In Philippians we hear Paul embrace the words of an early Christian hymn and makes it his own. He begins with a challenge. 5 Your attitude should be the same as that of Christ Jesus. He then sings out the hymn that tells the story of the heart and attitude of Jesus. 6 Who, being in very nature God, did not consider equality with God something to be grasped,7 but made himself nothing, taking the very nature of a servant, being made in human likeness. John 1 calls out: 14 The Word became flesh and made his dwelling among us. We have seen his glory, the glory of the One and Only, who came from the Father, full of grace and truth.
God understood that our simple hearts and simple minds could not begin to wrap themselves around what it meant to be stand face to face with God. No matter how much we reached out; no matter how much we might struggle we could never find our way to the feet of God on our own. Something had to happen for us to be able to develop a real and authentic relationship with God. God took on nothingness, the very nature of a servant; he became one of us so he might teach us, love us, heal us, and make the way for redemption for us. God came and pitched his tent among us – moved in on our block – showed up in our midst. This is why the story of a babe born in a manger matters so deeply. There were countless babies born in third world setting, but this was different. In the face of this little one we catch a glimpse of the face of God.
You would think that God would claim the halls of a palace rather than a simple cave as His first earthly home. You would think that God would want all to see Him in His Glory and for his power and presence to be on display. But, God came in the midst of the ordinary to do the extraordinary. Instead of expecting to be treated like a King, he chose to come as a servant of all. In the coming to our world he turned everything upside down. The hymn sings out: 8 And being found in appearance as a man, he humbled himself and became obedient to death— even death on a cross!

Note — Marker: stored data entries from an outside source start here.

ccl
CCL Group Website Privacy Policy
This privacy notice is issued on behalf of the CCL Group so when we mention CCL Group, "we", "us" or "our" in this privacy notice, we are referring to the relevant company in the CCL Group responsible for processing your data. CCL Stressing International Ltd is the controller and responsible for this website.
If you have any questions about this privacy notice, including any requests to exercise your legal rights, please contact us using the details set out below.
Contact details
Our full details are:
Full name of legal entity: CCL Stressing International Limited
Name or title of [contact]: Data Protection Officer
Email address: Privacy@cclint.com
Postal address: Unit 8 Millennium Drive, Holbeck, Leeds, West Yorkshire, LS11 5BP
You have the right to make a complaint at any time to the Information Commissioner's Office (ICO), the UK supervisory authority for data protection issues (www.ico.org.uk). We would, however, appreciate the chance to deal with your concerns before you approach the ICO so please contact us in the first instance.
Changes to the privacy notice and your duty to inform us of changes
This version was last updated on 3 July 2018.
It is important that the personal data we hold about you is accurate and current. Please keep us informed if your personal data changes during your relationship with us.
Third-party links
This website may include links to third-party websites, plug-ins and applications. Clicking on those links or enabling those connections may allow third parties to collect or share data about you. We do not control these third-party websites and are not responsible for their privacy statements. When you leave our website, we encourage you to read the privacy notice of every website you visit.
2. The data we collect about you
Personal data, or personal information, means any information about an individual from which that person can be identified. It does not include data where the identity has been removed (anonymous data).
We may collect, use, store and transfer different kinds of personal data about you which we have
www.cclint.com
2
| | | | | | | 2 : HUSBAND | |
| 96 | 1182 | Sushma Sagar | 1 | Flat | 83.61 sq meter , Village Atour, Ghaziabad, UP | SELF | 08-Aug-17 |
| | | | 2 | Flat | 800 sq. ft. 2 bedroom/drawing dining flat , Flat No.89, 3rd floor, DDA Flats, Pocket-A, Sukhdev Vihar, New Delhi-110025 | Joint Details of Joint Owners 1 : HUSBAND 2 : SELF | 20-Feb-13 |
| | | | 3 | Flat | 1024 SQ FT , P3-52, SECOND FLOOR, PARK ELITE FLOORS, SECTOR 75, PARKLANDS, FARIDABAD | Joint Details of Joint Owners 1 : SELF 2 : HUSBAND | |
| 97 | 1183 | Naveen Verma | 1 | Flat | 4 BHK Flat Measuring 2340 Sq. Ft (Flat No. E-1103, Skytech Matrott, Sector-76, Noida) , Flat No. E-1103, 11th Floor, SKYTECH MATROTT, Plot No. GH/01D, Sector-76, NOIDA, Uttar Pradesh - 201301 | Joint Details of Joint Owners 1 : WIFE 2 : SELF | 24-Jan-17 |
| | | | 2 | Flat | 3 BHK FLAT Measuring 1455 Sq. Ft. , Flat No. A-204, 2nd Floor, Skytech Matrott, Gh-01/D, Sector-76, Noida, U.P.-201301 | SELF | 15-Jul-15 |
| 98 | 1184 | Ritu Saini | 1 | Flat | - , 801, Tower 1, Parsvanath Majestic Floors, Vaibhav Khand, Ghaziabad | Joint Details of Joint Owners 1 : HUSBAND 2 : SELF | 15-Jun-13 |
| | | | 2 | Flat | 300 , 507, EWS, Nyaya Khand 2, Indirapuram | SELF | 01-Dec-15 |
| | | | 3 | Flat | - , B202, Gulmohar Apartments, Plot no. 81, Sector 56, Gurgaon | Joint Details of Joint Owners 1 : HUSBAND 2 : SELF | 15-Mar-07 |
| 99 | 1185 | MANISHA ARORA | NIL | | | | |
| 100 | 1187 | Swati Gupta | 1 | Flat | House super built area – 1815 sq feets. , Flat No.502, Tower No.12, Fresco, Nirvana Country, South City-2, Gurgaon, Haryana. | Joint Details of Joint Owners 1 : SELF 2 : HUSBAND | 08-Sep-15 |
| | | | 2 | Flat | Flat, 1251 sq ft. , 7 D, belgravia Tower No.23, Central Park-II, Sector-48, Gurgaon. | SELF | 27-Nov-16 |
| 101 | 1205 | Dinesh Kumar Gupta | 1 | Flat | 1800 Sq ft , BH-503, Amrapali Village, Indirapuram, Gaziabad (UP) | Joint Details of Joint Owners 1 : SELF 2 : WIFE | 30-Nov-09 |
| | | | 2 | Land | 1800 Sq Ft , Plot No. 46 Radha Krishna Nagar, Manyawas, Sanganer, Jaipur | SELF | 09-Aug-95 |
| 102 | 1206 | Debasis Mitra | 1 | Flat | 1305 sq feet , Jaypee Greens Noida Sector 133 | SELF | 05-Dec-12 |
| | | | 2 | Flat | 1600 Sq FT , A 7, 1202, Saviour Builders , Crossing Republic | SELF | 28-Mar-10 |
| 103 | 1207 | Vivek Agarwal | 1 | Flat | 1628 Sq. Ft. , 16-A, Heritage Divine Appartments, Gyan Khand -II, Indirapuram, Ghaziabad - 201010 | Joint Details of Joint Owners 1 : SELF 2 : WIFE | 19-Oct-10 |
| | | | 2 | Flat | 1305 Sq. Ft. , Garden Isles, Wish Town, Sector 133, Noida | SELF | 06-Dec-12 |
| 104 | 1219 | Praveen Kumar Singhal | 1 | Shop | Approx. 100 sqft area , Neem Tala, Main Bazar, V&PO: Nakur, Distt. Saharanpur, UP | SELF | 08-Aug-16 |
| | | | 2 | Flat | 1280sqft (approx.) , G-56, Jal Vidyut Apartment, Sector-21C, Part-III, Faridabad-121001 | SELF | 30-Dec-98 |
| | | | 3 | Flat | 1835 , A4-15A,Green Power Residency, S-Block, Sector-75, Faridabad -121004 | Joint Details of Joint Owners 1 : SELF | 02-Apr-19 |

The reign of God did not begin with a military parade, but in a walk of degradation that carried the very Son of God to the cross of Calvary. God did what we could never do for ourselves. God made the way. Rather than being cherished and worshipped, Jesus took the path of rejection so that our sins might be forgiven and that we might be made the Children of God. The story of this babe born in the manger, the story of the birth of Jesus is the beginning of the gospel story – the song sings out the good news for us that God loved us, came for us, lived for us, died for us, and rose again. The Christmas story is the beginning of the story of God breaking into history to destroy every boundary that stood between us.
Our celebrations here tonight join the grand heavenly celebrations. On the hillside on the outskirts of Bethlehem the angels sang; “Glory to God in the highest, and on earth peace to men on whom his favor rests.” This great early Christian hymn echoes out in response; 9 Therefore God exalted him to the highest place and gave him the name that is above every name, 10 that at the name of Jesus every knee should bow, in heaven and on earth and under the earth,11 and every tongue confess that Jesus Christ is Lord, to the glory of God the Father.
So what will you do with this babe born in the manger? Will you go through the holiday motions or will you embrace this Jesus as yours? Tonight we light the Christ candle and celebrate God's victory over evil, in the birth of Jesus as well as His coming at the end of the age. We ask him to accomplish that same victory in our own lives today: to be born anew in us. So join us as we rejoice in the Christmas gospel. Join us as rejoice and remember the birth of the Christ-child. Join us as we rejoice in the great gift of a Christmas. Rejoice! I bring you good news of great joy that will be for all the people. 11 Today in the town of David a Savior has been born to you; he is Christ the Lord. Rejoice!!!